> **Data provided**:
▼
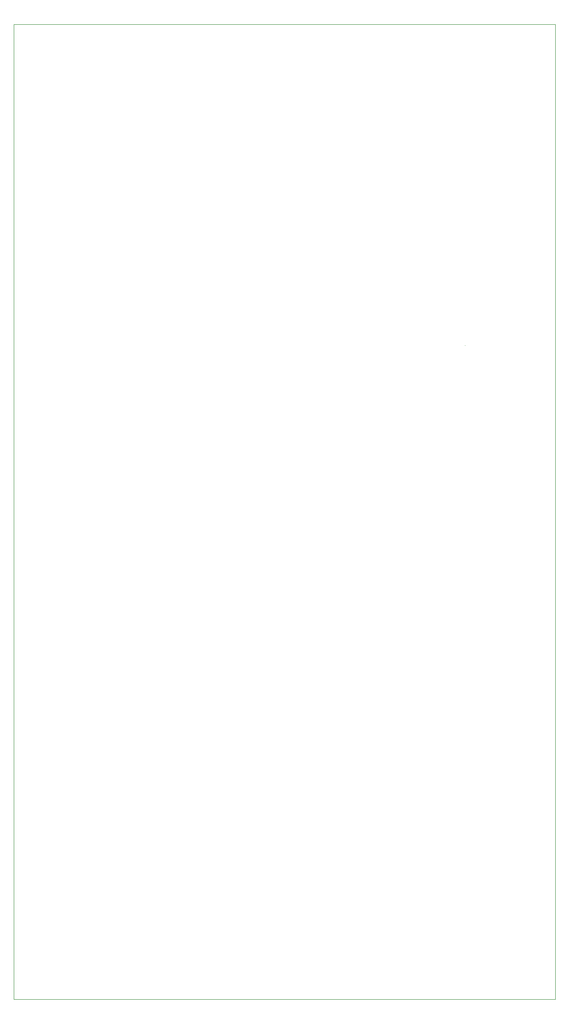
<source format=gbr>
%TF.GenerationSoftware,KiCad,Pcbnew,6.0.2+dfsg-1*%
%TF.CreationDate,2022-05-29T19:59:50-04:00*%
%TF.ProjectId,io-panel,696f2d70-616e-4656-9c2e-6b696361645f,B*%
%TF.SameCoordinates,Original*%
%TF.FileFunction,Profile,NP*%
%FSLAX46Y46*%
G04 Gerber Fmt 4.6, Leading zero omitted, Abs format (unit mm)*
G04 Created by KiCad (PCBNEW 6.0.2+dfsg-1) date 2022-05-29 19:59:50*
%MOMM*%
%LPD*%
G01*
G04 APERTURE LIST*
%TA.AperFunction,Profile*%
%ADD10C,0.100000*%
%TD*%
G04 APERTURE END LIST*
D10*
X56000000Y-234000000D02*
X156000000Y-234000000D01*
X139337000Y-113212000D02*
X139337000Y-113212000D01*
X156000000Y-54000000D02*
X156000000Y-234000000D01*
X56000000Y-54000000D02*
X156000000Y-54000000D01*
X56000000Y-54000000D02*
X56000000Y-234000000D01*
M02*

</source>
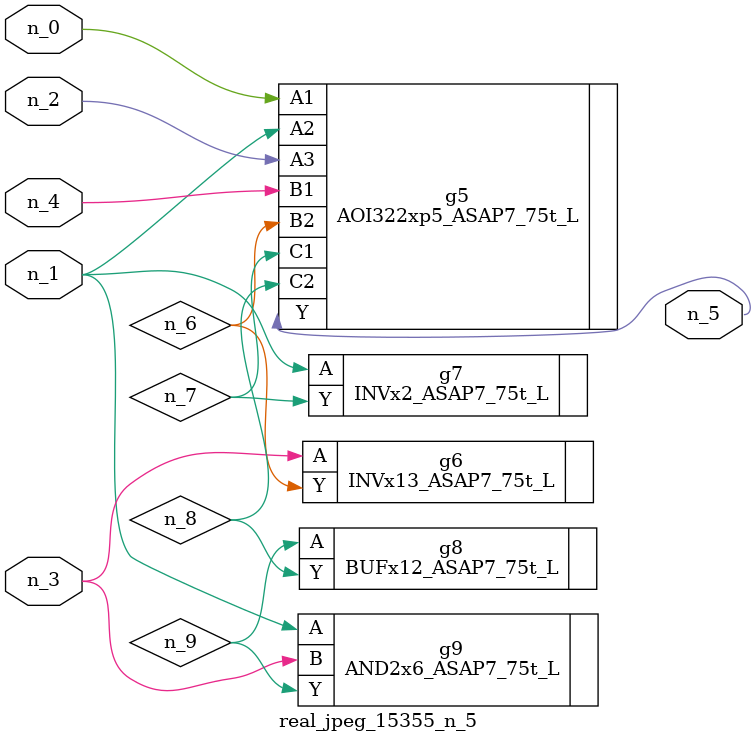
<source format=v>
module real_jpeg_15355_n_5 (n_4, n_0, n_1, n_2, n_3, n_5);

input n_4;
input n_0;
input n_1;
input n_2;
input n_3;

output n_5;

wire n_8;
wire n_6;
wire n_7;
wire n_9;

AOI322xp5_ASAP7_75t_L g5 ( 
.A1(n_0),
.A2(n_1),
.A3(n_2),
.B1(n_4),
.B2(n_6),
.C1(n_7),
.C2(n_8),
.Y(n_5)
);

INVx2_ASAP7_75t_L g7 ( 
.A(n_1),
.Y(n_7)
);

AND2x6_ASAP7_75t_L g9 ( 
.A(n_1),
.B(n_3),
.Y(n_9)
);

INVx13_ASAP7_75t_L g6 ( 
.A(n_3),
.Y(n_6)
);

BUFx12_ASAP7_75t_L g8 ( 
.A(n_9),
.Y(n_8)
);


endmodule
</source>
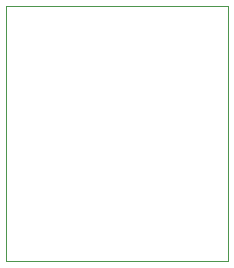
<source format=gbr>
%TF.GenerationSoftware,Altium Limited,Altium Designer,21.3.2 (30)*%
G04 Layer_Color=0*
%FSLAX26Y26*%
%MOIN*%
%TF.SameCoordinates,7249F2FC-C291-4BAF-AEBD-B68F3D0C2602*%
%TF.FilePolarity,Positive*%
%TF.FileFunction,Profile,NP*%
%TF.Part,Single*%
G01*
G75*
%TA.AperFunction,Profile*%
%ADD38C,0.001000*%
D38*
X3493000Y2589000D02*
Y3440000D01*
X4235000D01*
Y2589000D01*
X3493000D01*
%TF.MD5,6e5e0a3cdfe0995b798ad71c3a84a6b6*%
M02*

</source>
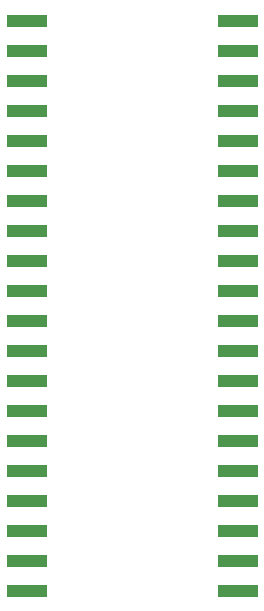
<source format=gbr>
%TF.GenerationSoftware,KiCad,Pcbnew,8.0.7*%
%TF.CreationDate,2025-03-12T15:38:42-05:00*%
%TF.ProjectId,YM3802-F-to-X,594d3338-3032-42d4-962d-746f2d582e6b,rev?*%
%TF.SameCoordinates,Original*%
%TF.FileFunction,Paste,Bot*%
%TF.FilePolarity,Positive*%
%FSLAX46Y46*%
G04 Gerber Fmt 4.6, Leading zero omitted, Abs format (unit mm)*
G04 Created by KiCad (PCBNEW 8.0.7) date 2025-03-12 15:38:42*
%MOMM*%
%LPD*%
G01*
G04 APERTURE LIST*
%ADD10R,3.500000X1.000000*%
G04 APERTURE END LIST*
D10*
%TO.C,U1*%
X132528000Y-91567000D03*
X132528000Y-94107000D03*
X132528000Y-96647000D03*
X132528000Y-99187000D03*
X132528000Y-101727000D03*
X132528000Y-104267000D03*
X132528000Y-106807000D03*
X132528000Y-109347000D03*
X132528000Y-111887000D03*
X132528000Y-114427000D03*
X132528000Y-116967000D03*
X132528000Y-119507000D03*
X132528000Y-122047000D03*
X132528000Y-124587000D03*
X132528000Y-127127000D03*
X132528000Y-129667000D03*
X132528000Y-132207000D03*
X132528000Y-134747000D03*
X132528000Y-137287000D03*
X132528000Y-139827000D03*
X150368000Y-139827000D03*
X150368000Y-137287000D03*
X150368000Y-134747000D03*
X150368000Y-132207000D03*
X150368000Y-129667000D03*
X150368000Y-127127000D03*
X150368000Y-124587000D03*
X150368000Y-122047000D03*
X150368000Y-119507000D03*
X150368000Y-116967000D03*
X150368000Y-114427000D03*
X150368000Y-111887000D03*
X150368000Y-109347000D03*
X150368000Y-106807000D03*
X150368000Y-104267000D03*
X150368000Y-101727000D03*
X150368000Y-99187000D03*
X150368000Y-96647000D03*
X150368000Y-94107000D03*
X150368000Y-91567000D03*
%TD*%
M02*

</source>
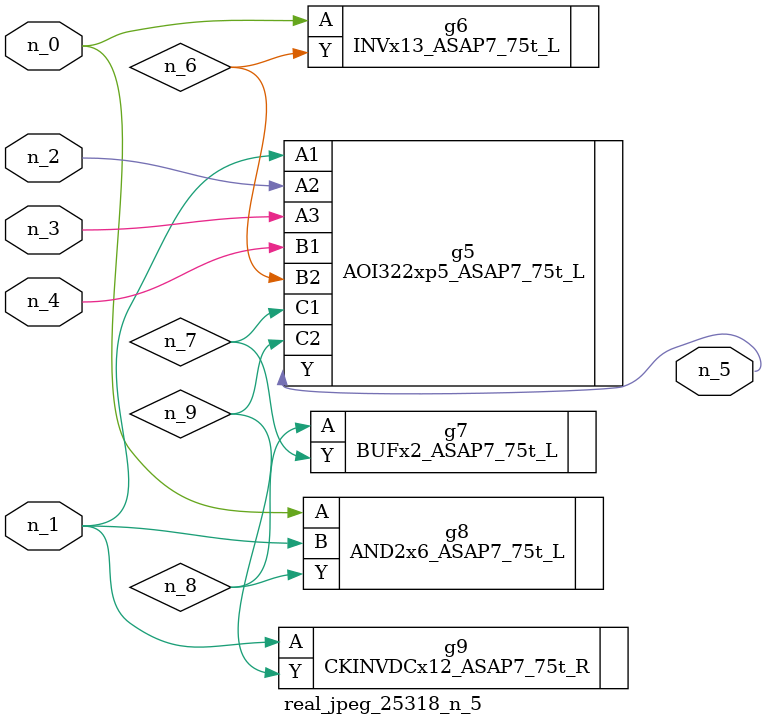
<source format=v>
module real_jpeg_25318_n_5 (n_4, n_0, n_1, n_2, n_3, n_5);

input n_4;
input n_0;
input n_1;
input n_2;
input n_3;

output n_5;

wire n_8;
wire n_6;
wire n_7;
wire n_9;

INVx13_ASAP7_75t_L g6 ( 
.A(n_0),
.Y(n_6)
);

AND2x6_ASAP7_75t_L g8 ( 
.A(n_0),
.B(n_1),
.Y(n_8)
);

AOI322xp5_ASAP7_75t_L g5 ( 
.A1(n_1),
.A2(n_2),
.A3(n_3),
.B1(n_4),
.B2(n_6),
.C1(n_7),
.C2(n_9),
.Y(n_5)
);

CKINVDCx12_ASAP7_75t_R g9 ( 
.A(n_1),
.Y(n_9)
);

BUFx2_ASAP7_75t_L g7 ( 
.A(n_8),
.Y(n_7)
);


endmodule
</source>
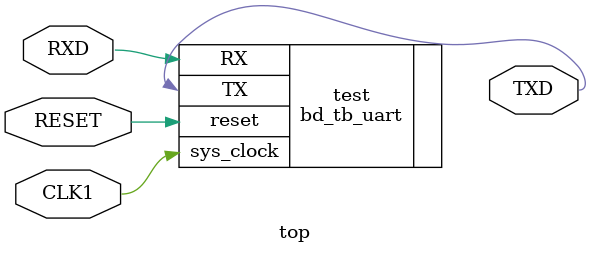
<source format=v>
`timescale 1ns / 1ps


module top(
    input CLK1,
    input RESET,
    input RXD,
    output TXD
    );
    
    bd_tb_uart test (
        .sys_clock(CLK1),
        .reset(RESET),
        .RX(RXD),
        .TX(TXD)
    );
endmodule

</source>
▲
Tally the lines of the records that contain the word "ProjectId", then give only the tally.

> **Response box**:
2